• Work to be completed
The answer must be an exact copy of the records, with no pictures in it.

• Data supplied

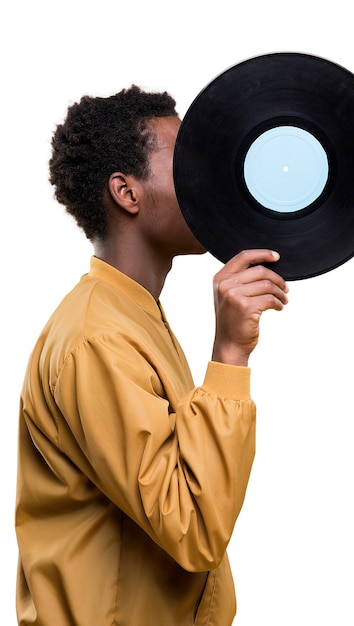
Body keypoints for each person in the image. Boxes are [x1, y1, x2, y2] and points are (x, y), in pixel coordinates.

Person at [15, 85, 289, 626]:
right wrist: (229, 353)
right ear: (127, 193)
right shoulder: (100, 338)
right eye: (185, 162)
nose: (208, 177)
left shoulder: (130, 314)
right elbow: (192, 528)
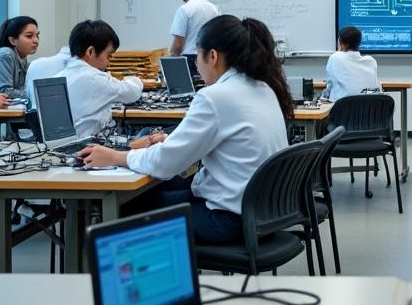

• Worked solution
Body keypoints for each person in the image. Boxes are [x1, y1, x2, y2] and points are (x, y), in pixel coordinates.

Person at [15, 85, 289, 626]:
right wrist: (229, 353)
right ear: (127, 193)
right shoulder: (100, 338)
right eye: (185, 162)
nose: (208, 177)
left shoulder: (130, 314)
right elbow: (192, 528)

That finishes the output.